Going back to the original question from ElbowNi, I think Evilginx2 is whole new advanced level of phishing attack that “ordinary” attacker has not aquired their skills to use yet.

Reply

Perhaps I should have been more precise and said “setting up an invisible proxy”, or “setting up a true MiTM proxy that presents itself as facebook.com”.

Evilgnx (which used nginx) and Evilgnx2 (which is self-contained) would still present itself in the same way as this scam did, using a URL pointing at a domain that is *not* facebook.com, with an HTTPS certificate that was not issued to facebook.com. (Most phishing scams these days use HTTPS. Either they use Let’s Encrypt, like Evilgnx does if you want it to, or they use a cheap hosting service that provides domain+certificate+web server that’s ready to go.)

This is the point that @jeret made. The phishing attempt would still require a fake domain name, just as you see here, which is visible to the victim. The Evilgnx proxy doesn’t act as a full MiTM proxy like (say) a web filtering firewall, which generates fake certificates for the domains that it proxies, and therefore requires the user to trust a non-standard certificate authority first.

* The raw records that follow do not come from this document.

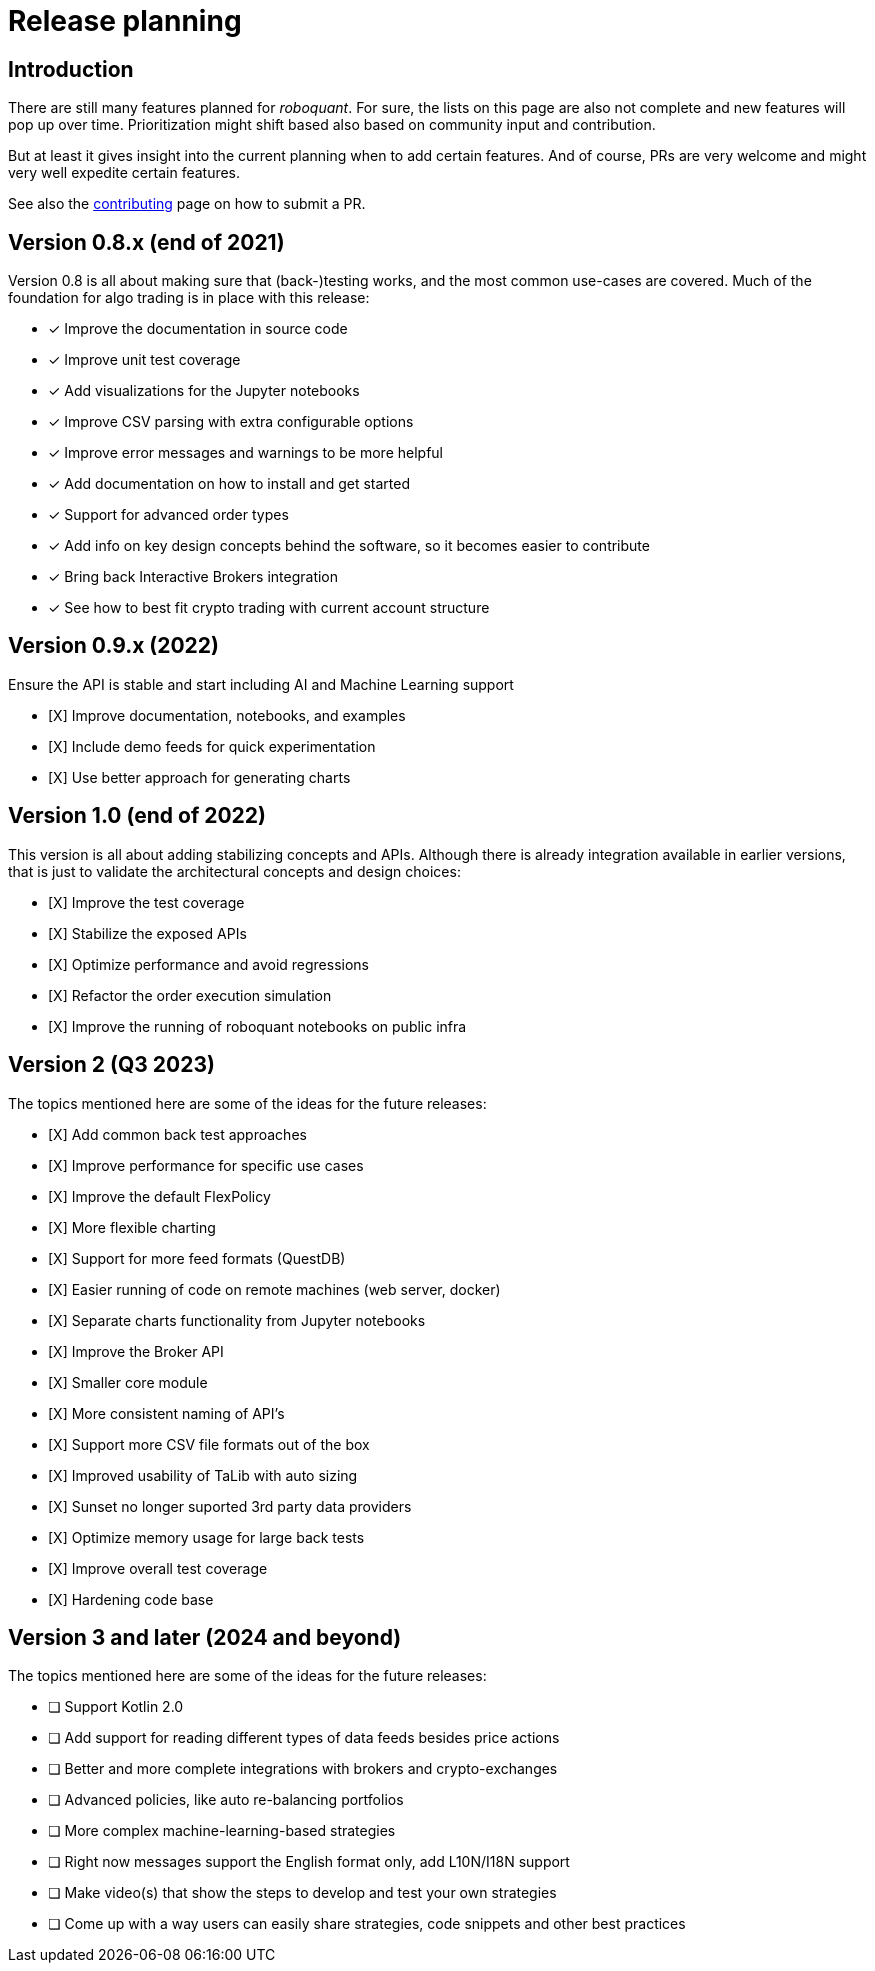 = Release planning

== Introduction

There are still many features planned for _roboquant_. For sure, the lists on this page are also not complete and new features will pop up over time. Prioritization might shift based also based on community input and contribution.

But at least it gives insight into the current planning when to add certain features. And of course, PRs are very welcome and might very well expedite certain features.

See also the link:CONTRIBUTING.adoc[contributing] page on how to submit a PR.

== Version 0.8.x (end of 2021)

Version 0.8 is all about making sure that (back-)testing works, and the most common use-cases are covered. Much of the foundation for algo trading is in place with this release:

* [x] Improve the documentation in source code
* [x] Improve unit test coverage
* [x] Add visualizations for the Jupyter notebooks
* [x] Improve CSV parsing with extra configurable options
* [x] Improve error messages and warnings to be more helpful
* [x] Add documentation on how to install and get started
* [x] Support for advanced order types
* [x] Add info on key design concepts behind the software, so it becomes easier to contribute
* [x] Bring back Interactive Brokers integration
* [x] See how to best fit crypto trading with current account structure

== Version 0.9.x (2022)

Ensure the API is stable and start including AI and Machine Learning support

* [X] Improve documentation, notebooks, and examples
* [X] Include demo feeds for quick experimentation
* [X] Use better approach for generating charts

== Version 1.0 (end of 2022)

This version is all about adding stabilizing concepts and APIs. Although there is already integration available in earlier versions, that is just to validate the architectural concepts and design choices:

* [X] Improve the test coverage
* [X] Stabilize the exposed APIs
* [X] Optimize performance and avoid regressions
* [X] Refactor the order execution simulation
* [X] Improve the running of roboquant notebooks on public infra


== Version 2 (Q3 2023)

The topics mentioned here are some of the ideas for the future releases:

* [X] Add common back test approaches
* [X] Improve performance for specific use cases
* [X] Improve the default FlexPolicy
* [X] More flexible charting
* [X] Support for more feed formats (QuestDB)
* [X] Easier running of code on remote machines (web server, docker)
* [X] Separate charts functionality from Jupyter notebooks
* [X] Improve the Broker API
* [X] Smaller core module
* [X] More consistent naming of API's
* [X] Support more CSV file formats out of the box
* [X] Improved usability of TaLib with auto sizing
* [X] Sunset no longer suported 3rd party data providers
* [X] Optimize memory usage for large back tests
* [X] Improve overall test coverage
* [X] Hardening code base

== Version 3 and later (2024 and beyond)

The topics mentioned here are some of the ideas for the future releases:

* [ ] Support Kotlin 2.0
* [ ] Add support for reading different types of data feeds besides price actions
* [ ] Better and more complete integrations with brokers and crypto-exchanges
* [ ] Advanced policies, like auto re-balancing portfolios
* [ ] More complex machine-learning-based strategies
* [ ] Right now messages support the English format only, add L10N/I18N support
* [ ] Make video(s) that show the steps to develop and test your own strategies
* [ ] Come up with a way users can easily share strategies, code snippets and other best practices
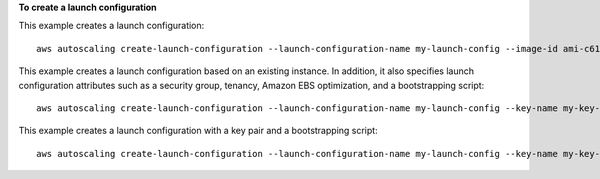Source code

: **To create a launch configuration**

This example creates a launch configuration::

    aws autoscaling create-launch-configuration --launch-configuration-name my-launch-config --image-id ami-c6169af6 --instance-type m1.medium


This example creates a launch configuration based on an existing instance. In addition, it also specifies launch configuration attributes such as a security group, tenancy, Amazon EBS optimization, and a bootstrapping script::

    aws autoscaling create-launch-configuration --launch-configuration-name my-launch-config --key-name my-key-pair --instance-id i-7e13c876 --security-groups sg-eb2af88e --instance-type m1.small --user-data file://myuserdata.txt --instance-monitoring Enabled=true --no-ebs-optimized --no-associate-public-ip-address --placement-tenancy dedicated --iam-instance-profile my-autoscaling-role
    
 
 
This example creates a launch configuration with a key pair and a bootstrapping script::

    aws autoscaling create-launch-configuration --launch-configuration-name my-launch-config --key-name my-key-pair --image-id ami-c6169af6 --instance-type m1.small --user-data file://myuserdata.txt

I take the point of the OP that Evilgnx2 effectively fetches the “fake pages” on demand, which avoids typos and so on…

…but I suspect that one reason the crooks tend to use their own fake site content is that it makes it easy for them to build their own non-standard workflow to lure you to a fake password prompt in the first place.

Reply

Well, with evilginx you still need a domain registered. You can easily identify the page by just looking at the spoofed domain!